Goal of the exercise: Each entry should be copied as it stands, leaving the pictures behind.

Exercise input:
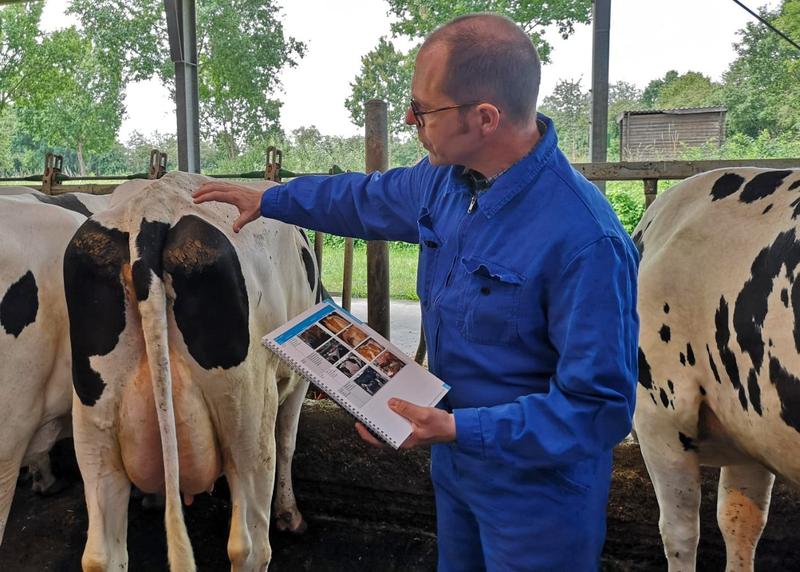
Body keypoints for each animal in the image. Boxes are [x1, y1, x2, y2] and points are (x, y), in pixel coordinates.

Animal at [63, 171, 318, 572]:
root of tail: (150, 213)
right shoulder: (297, 378)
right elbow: (288, 441)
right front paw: (290, 515)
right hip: (247, 415)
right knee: (249, 545)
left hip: (93, 420)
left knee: (101, 553)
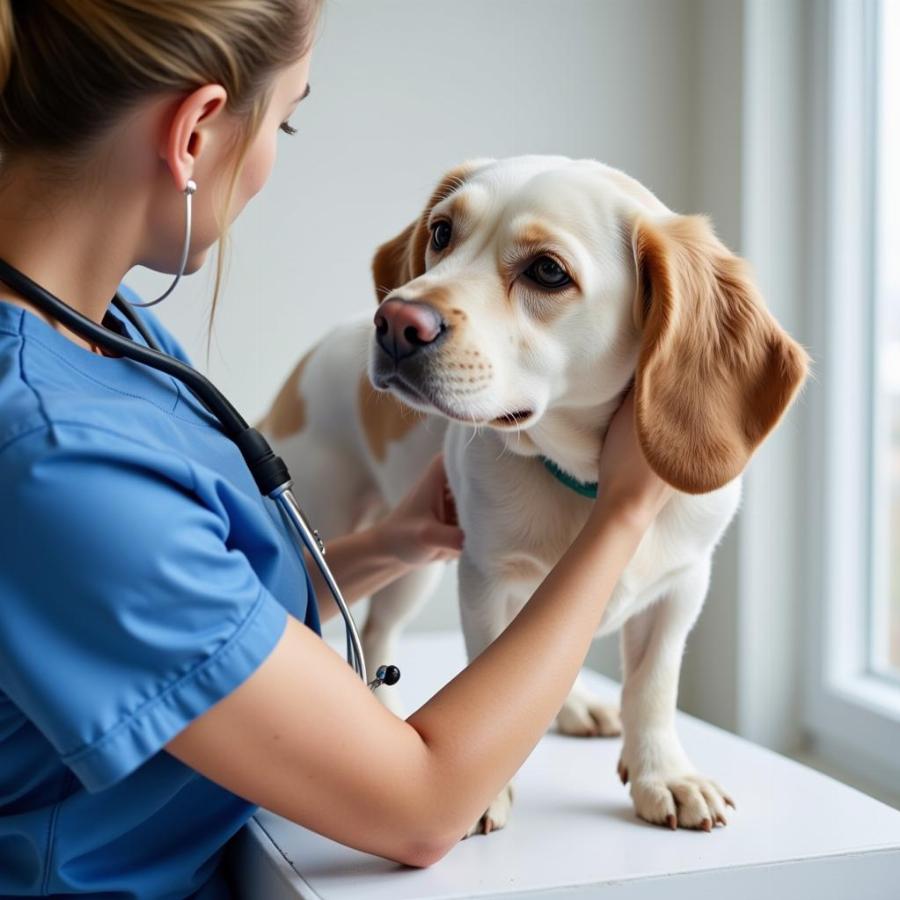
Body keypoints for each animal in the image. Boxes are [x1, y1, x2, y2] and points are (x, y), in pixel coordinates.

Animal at [255, 155, 808, 836]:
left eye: (548, 270)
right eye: (442, 233)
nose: (395, 321)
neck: (583, 480)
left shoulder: (681, 586)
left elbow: (653, 687)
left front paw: (663, 774)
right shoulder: (485, 578)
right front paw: (486, 794)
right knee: (378, 633)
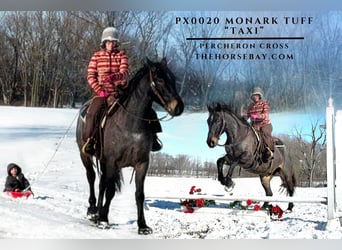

Task result:
Body keypoints for each animal in the image. Boxes are [x1, y1, x2, y2] and points are (x, y), in pixel coordinates.

Animal at [63, 171, 318, 572]:
root of tail: (150, 213)
right shoulder: (297, 378)
right elbow: (288, 441)
right front paw: (290, 515)
right hip: (247, 415)
right knee: (249, 545)
left hip: (93, 420)
left knee: (101, 553)
Body keypoints for each animal in the image. Boxes are [x1, y1, x2, y2] and points are (x, y), in pixel coordinates.

Animal at [255, 155, 808, 836]:
left eye: (548, 270)
right eye: (442, 233)
nose: (395, 321)
neck: (583, 480)
left shoulder: (681, 586)
left elbow: (653, 687)
left front paw: (663, 774)
right shoulder: (485, 578)
right front paw: (486, 794)
right knee: (378, 633)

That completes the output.